Missing limbs can affect the quality of life. Prostheses are useful, however are also expensive and difficult to handle. At the University of Hiroshima in Japan has now been in the 3D printing process, a lightweight hand prosthesis is developed that responds so well to movement intentions, with your "Scissors-Stone-Papier" can play.
How this prosthesis works, explains study author Professor Toshio Tsuji: "The Patient thinks only of the movement of the Hand, and then the robot will move automatically. The robot is like a part of his body." The wearer of the prosthesis represents, therefore, a movement of the hand, for example, a fist for "Stein", and a Computer combines previously learned movements of all five fingers, to this movement. Electrodes of the prosthesis to measure electrical signals from nerves through the skin. The signals are then sent to the Computer that requires only five milliseconds, in order to decide which movement he has to perform. Finally, he sends electrical signals to the motors in the Hand.
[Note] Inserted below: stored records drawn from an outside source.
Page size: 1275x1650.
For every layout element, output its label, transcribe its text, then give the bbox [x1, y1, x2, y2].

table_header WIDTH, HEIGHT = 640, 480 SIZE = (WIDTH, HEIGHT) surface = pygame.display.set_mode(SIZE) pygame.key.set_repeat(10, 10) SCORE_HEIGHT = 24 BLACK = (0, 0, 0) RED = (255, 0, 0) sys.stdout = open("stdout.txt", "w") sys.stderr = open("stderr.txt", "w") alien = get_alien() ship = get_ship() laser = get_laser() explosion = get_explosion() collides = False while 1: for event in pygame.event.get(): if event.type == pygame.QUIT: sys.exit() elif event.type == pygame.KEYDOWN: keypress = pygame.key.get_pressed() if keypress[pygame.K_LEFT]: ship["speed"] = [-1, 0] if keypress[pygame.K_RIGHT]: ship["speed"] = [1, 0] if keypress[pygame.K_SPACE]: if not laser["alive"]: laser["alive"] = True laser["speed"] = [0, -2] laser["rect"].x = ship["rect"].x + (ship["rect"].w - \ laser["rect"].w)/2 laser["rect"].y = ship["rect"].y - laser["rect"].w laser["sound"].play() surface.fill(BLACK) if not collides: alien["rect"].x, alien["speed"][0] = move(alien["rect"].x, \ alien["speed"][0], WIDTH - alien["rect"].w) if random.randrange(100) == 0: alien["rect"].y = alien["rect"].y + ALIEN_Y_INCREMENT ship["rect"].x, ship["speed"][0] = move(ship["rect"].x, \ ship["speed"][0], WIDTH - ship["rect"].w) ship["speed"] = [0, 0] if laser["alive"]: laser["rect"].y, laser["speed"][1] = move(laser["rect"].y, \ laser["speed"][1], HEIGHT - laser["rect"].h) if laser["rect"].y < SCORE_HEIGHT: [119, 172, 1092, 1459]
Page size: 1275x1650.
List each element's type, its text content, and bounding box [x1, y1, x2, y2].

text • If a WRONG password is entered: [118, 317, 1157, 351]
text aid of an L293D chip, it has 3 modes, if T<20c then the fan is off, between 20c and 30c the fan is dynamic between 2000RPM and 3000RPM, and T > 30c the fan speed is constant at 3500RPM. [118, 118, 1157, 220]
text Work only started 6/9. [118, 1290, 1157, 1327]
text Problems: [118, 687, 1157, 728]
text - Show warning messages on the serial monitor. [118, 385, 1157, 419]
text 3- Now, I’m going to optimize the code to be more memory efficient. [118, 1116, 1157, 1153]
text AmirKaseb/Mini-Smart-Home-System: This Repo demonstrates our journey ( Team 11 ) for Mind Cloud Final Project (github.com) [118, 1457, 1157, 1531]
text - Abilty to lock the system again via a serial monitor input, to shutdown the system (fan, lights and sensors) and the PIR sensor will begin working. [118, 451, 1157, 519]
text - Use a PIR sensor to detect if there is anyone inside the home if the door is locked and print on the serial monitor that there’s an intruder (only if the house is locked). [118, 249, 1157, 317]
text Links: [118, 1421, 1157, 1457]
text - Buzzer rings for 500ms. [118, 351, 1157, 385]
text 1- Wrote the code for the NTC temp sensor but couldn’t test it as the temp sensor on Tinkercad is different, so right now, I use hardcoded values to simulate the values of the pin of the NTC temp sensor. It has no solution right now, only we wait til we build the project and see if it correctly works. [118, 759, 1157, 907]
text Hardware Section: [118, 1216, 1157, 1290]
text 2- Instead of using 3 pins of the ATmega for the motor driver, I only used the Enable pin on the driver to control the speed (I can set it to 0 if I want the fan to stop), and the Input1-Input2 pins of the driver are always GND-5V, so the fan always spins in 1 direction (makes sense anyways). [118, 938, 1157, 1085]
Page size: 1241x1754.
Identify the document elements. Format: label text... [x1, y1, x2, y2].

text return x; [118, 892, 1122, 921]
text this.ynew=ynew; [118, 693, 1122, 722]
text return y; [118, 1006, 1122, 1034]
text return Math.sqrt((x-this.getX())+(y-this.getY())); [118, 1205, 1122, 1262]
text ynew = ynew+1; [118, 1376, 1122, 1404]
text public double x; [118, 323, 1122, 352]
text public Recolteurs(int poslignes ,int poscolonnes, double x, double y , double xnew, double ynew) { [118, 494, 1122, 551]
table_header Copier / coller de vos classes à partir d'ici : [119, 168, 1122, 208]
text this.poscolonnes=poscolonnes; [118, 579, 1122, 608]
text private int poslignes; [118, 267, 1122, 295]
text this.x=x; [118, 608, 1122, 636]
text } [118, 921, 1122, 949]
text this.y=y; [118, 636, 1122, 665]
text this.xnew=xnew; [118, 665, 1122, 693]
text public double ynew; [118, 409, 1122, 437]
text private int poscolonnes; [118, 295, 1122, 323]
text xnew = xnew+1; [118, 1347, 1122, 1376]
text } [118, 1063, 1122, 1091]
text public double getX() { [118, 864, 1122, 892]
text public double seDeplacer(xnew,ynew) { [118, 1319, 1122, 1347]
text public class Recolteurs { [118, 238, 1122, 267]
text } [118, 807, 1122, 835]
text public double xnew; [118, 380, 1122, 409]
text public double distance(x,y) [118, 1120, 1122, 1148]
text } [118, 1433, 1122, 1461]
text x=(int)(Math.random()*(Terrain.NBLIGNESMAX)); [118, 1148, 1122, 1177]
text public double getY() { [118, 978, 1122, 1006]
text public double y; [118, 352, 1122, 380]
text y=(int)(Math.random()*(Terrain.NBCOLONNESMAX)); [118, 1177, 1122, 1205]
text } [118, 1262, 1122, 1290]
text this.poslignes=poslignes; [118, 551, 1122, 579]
The learning machine was trained, the movements of each of the five fingers are detected, and then combines different Patterns to be about a water bottle, or to control the force required to shake hands.
Were tested the prostheses from the 3D printer, to seven people, including an amputee, had worn for 17 years with a prosthesis. The accuracy of the prosthetic hand movements that were measured in the study for simple single movements, was above 95 percent, for particularly complex movements at a level of 93 percent.
The prosthetic hand was, however, also disadvantages: In case of long use, it can be a burden, since the carrier must constantly focus on the hand position, which leads to muscle fatigue.